- DIRECTIONS: After locating the line that contains "stool: present [270,294,363,461]", restate it and each later line word for word through the end of the records.

Dataset records:
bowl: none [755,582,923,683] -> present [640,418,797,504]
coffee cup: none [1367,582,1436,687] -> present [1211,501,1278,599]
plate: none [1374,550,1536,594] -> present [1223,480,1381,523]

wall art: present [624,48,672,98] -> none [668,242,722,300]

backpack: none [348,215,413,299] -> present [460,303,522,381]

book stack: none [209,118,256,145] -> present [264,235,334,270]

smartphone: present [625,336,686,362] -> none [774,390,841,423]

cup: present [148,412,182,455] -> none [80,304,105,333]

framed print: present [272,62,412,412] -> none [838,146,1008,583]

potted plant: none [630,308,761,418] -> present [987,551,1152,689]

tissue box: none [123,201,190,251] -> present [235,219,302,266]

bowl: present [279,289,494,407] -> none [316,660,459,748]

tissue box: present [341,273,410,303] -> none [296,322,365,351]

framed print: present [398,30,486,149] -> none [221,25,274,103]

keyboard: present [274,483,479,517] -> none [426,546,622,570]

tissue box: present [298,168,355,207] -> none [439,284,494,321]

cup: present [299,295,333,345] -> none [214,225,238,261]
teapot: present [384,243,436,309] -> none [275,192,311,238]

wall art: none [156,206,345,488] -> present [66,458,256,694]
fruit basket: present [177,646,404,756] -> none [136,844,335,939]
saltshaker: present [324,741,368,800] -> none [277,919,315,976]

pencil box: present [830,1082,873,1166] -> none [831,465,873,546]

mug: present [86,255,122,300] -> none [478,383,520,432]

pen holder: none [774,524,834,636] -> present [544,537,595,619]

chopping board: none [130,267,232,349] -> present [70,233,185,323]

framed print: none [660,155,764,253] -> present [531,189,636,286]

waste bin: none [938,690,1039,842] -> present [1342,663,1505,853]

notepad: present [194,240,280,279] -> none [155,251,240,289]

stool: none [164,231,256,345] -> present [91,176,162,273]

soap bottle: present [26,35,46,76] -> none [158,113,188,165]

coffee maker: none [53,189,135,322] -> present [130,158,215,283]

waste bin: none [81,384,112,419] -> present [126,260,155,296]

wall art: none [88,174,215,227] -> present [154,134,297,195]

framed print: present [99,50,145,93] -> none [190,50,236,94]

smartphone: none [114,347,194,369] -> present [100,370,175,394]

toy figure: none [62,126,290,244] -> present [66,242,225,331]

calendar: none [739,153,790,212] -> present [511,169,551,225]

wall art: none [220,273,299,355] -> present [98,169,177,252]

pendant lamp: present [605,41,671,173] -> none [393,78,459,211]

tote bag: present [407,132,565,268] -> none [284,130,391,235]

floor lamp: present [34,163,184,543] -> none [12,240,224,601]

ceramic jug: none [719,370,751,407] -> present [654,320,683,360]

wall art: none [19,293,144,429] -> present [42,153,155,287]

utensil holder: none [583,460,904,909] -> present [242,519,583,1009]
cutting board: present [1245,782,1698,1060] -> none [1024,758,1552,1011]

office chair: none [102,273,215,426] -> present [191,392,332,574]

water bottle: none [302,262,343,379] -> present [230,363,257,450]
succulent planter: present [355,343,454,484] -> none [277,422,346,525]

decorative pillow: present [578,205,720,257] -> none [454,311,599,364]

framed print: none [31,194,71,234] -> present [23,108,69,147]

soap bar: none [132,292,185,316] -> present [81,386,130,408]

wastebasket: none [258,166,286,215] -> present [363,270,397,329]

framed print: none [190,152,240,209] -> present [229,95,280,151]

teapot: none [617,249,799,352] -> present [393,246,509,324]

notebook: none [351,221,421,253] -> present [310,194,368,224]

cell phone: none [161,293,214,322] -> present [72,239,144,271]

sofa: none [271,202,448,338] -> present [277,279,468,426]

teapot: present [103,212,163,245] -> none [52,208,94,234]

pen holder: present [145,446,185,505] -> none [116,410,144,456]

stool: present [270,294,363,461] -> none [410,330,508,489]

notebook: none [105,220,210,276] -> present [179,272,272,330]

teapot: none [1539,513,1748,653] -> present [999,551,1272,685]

- RESULT OF THE TASK:
stool: present [270,294,363,461] -> none [410,330,508,489]

notebook: none [105,220,210,276] -> present [179,272,272,330]

teapot: none [1539,513,1748,653] -> present [999,551,1272,685]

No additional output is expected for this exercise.